### What the task asks
Collect every line below that contains the word "pixels".

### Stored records
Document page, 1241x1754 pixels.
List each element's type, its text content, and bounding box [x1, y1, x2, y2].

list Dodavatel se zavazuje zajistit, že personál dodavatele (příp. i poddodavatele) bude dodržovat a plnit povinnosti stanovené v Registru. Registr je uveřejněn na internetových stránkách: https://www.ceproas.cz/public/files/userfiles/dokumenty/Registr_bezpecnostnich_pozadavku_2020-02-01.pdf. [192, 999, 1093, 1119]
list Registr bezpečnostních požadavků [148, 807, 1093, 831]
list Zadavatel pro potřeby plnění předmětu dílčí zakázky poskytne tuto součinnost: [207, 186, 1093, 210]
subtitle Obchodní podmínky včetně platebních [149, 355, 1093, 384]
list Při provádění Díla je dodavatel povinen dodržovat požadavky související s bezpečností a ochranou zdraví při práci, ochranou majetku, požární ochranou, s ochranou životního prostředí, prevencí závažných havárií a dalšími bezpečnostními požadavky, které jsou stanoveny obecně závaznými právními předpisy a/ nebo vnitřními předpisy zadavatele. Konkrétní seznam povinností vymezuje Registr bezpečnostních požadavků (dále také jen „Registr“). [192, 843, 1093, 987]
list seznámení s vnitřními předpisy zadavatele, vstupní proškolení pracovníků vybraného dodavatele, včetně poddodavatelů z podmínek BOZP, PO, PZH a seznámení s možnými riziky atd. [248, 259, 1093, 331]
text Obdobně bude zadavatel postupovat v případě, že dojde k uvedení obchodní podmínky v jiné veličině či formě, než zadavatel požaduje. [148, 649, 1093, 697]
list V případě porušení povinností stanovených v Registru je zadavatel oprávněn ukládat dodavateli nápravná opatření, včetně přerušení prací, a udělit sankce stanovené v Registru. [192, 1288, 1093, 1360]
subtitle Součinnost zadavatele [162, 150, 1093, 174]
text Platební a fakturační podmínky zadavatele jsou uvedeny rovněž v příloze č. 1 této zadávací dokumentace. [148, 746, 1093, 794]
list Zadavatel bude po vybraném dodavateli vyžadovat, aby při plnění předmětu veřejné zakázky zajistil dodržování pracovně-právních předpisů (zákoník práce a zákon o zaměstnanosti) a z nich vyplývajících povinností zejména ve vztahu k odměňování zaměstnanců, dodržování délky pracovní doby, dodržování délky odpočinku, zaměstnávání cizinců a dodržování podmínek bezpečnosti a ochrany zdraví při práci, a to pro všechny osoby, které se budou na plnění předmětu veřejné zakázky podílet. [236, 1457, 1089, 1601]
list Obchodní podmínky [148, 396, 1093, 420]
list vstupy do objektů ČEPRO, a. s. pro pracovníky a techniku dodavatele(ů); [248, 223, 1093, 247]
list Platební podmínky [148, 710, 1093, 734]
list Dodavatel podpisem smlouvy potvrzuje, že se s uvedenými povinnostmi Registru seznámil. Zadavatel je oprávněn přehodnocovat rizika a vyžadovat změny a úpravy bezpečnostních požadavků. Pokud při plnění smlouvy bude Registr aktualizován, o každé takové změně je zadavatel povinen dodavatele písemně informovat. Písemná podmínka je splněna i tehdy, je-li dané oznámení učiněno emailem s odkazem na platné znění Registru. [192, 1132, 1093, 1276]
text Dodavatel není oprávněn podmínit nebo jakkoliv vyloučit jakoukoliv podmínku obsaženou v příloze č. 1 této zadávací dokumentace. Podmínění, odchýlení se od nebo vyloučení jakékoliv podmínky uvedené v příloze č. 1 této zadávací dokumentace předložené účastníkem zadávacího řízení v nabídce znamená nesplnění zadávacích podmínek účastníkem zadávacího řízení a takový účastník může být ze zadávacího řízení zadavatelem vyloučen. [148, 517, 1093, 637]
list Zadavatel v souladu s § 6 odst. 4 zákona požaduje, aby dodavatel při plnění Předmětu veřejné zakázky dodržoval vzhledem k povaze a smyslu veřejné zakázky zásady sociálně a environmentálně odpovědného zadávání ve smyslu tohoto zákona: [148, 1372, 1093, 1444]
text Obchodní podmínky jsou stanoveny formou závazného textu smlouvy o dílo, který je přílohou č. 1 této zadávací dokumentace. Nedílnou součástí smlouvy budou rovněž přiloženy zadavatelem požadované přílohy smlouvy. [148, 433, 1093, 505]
* * *
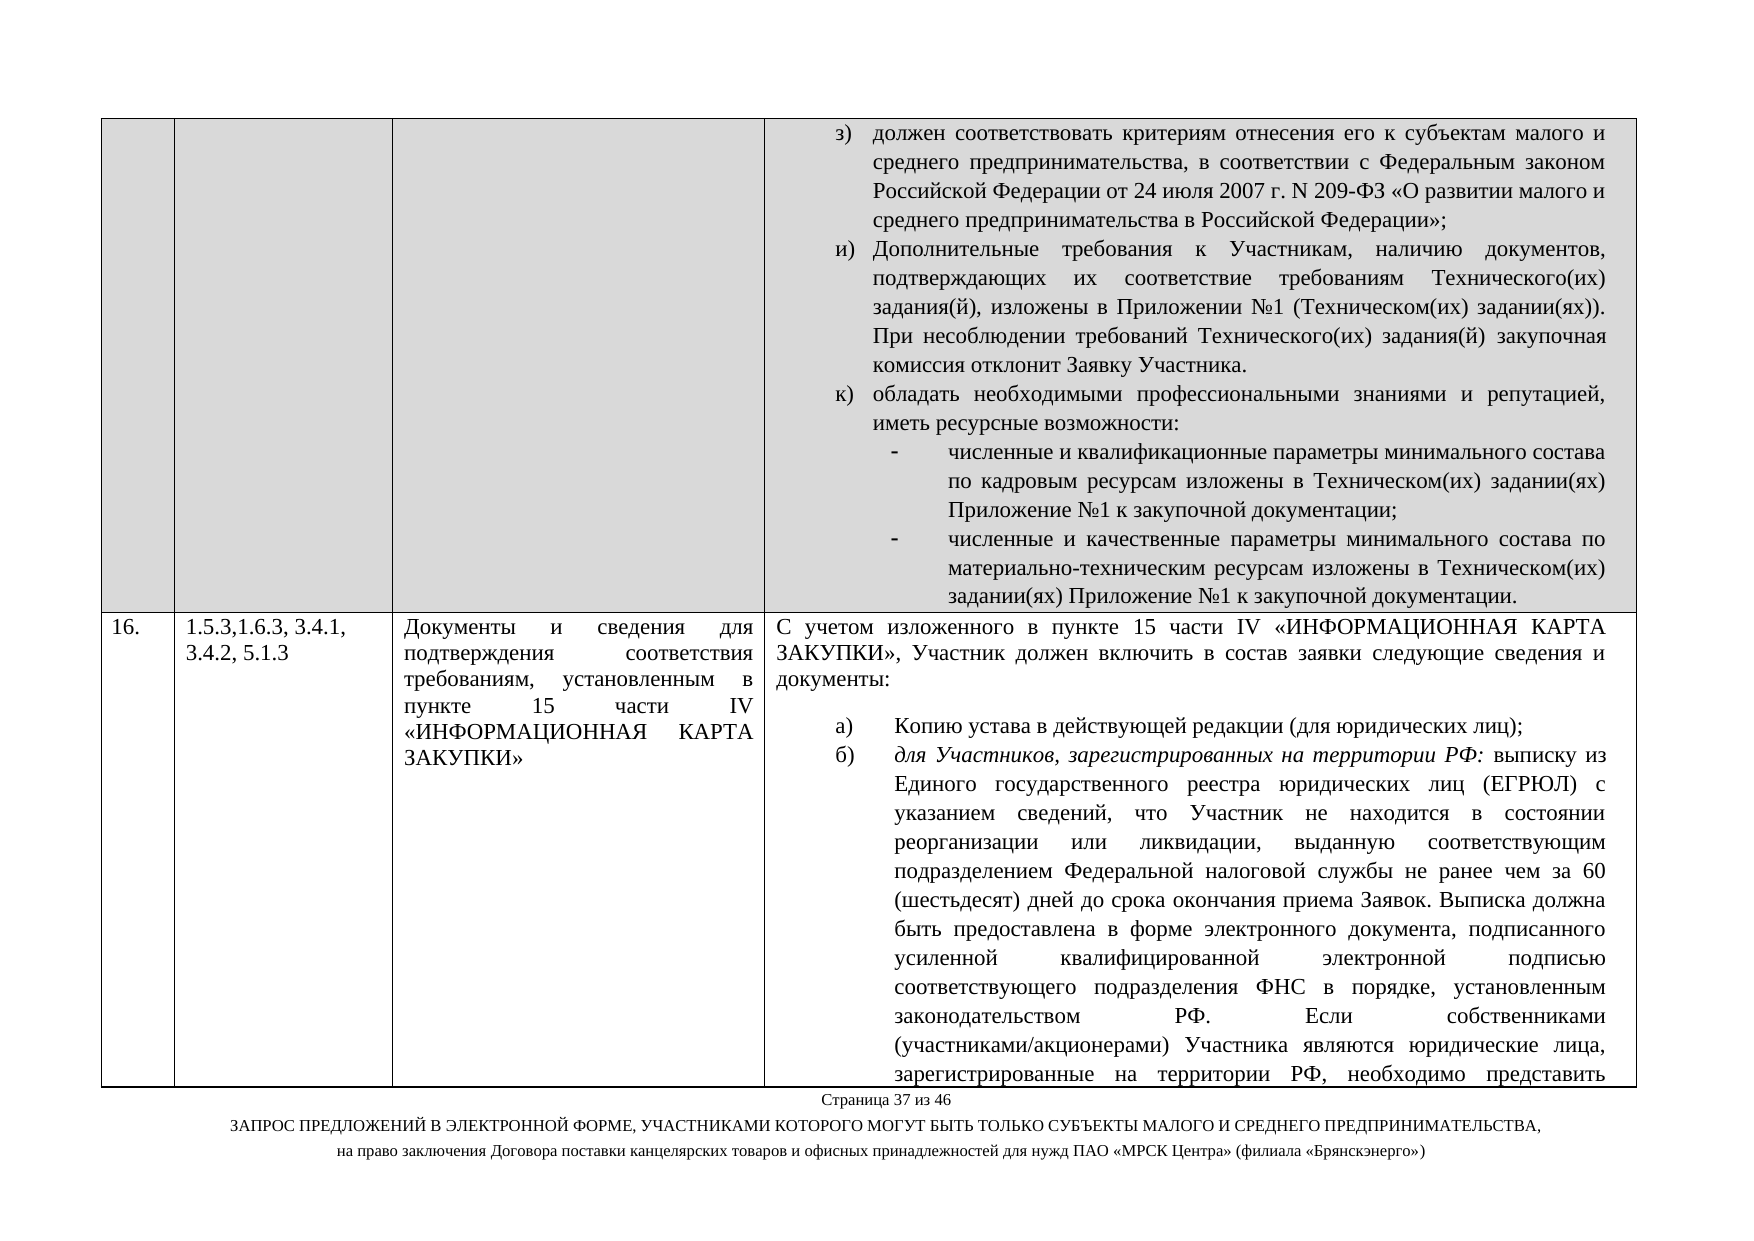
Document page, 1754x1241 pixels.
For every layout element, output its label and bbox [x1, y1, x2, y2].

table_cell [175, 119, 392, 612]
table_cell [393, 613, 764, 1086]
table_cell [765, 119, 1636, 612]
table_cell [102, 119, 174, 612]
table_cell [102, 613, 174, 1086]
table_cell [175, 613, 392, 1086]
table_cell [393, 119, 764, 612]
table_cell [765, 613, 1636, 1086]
...
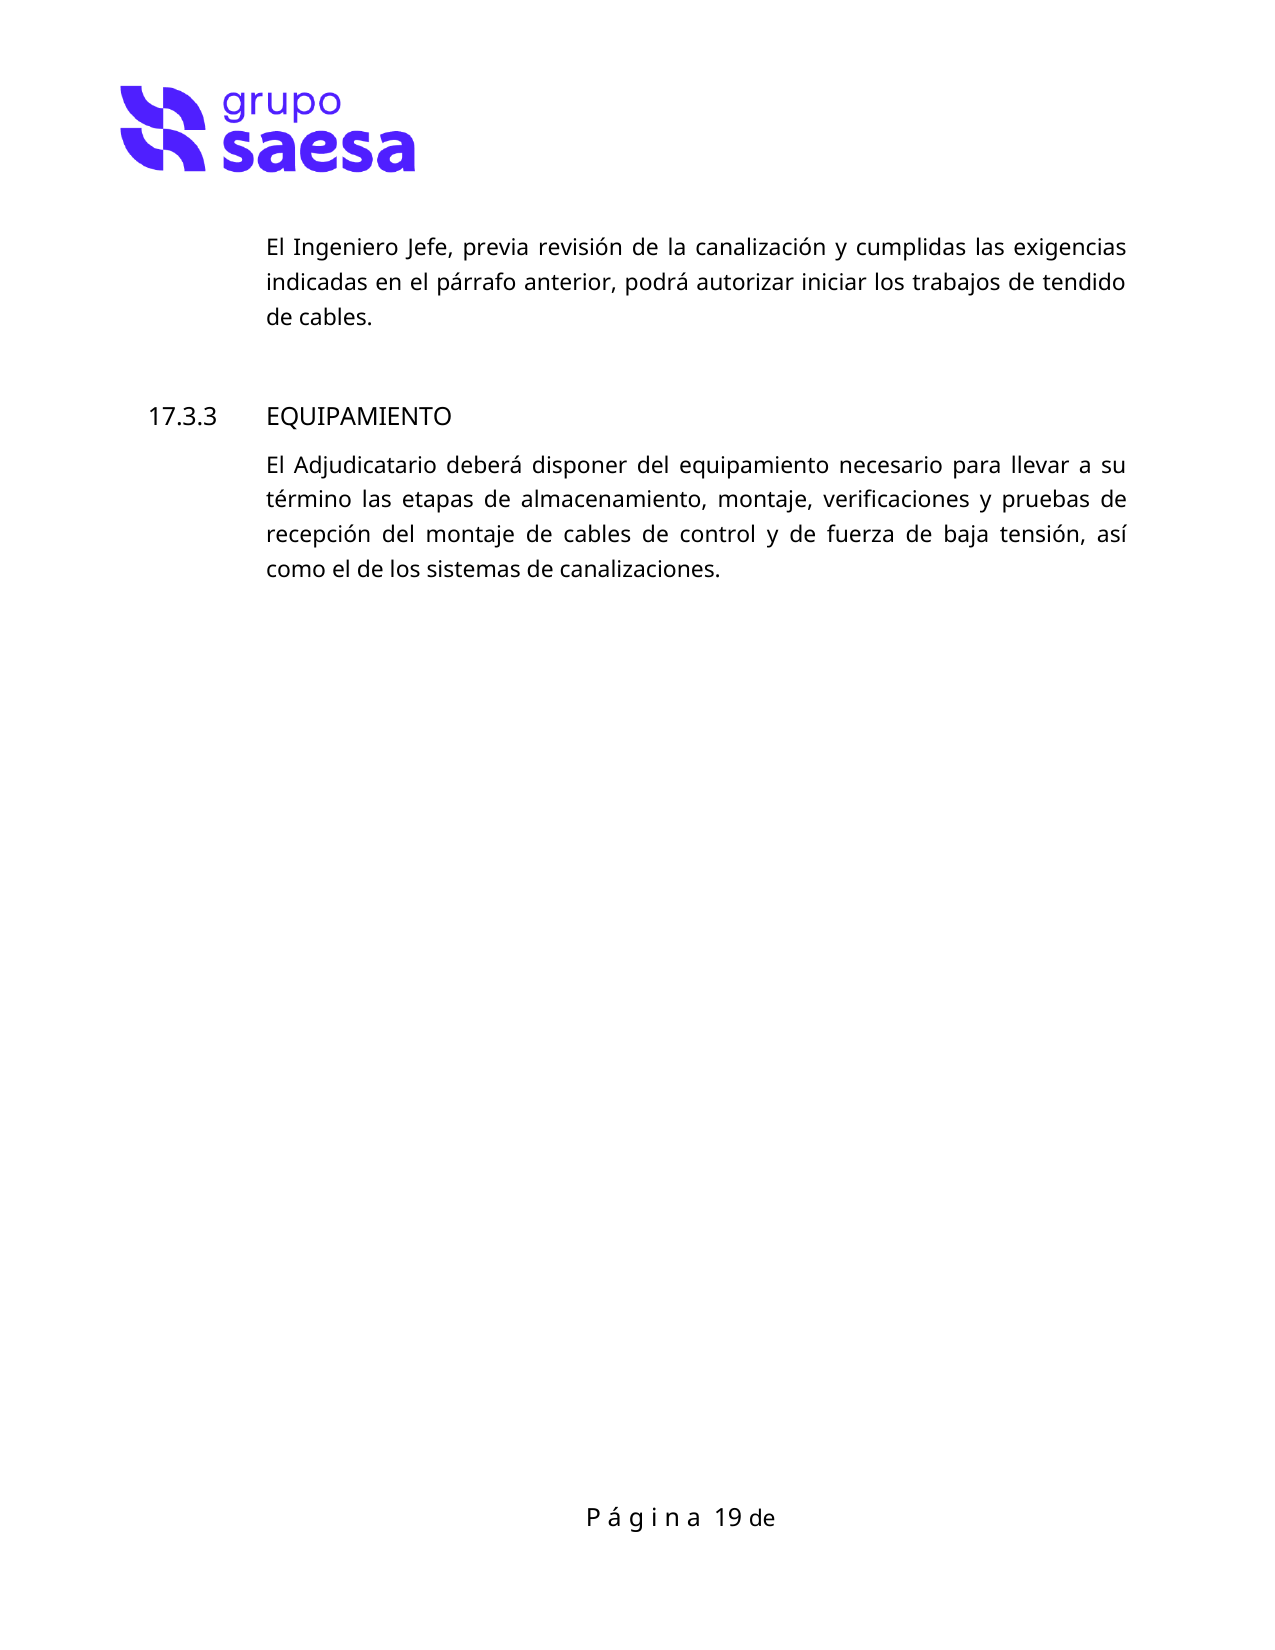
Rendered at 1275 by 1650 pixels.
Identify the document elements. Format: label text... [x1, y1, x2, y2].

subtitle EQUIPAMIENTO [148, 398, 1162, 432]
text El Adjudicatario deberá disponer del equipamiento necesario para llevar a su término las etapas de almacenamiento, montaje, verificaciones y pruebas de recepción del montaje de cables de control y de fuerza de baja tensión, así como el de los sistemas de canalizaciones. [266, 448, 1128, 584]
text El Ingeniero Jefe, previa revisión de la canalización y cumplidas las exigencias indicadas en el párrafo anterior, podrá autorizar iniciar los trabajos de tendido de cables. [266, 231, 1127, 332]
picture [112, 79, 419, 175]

### Exercise output
Document page, 1241x1754 pixels.
Document page, 1754x1241 pixels.
Rendered at 1275 by 1650 pixels.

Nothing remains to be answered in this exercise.